The coach's box (or coaches' box for multiple coaches) is a term used in numerous sports. In basketball, it is a line that represents how far a coach may come towards centercourt and away from the sideline. In baseball, it is the space where the first-base coach and third-base coach stands. In soccer, the coach's box is simply a term for the typical area that the coach or manager is standing.

==Baseball==
In baseball, it is the space where the first-base coach and third-base coach stands. It is also common practice for a coach who has a play at his base to leave the coach's box to signal the player to slide, advance or return to a base. In Major League Baseball (MLB), this may be allowed by the umpire if the coach does not interfere with the play in any manner.

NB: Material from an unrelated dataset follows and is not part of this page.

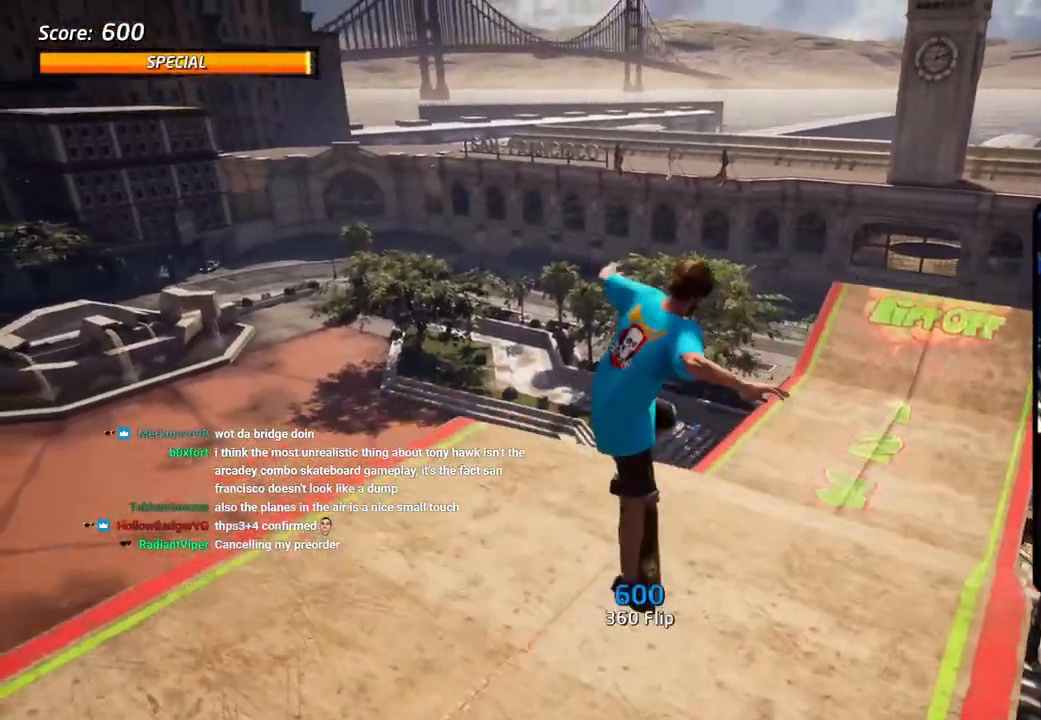
{"dt_ms": 500, "buttons": ["DPAD_DOWN"], "left_stick": "center", "right_stick": "center"}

Although called "boxes," the coaching area actually consists of three line segments meeting at right angles. Per MLB rules, the longest side, parallel to the foul line, must be 20 feet long and the shorter sides, perpendicular to the foul line, can range from 1 to 10 feet long. The boxes are located 15 feet from the respective foul lines. The end furthest from the home plate must be 90 feet from home plate, the same distance as first and third base.

==Basketball==
In basketball, it is a line that represents how far a coach may come towards centercourt and away from the sideline. The NCAA introduced a coach's box before the 1984–85 season. During the 2017–18 NCAA basketball season, the coach's box was expanded to allow coaches to stand 38 feet from the baseline. Although the rule has been somewhat loosely enforced, stepping outside of the box is a technical foul. In the National Basketball Association, from coaches may walk from the substitution box line, which ends 4 feet before the midcourt line, to the baseline.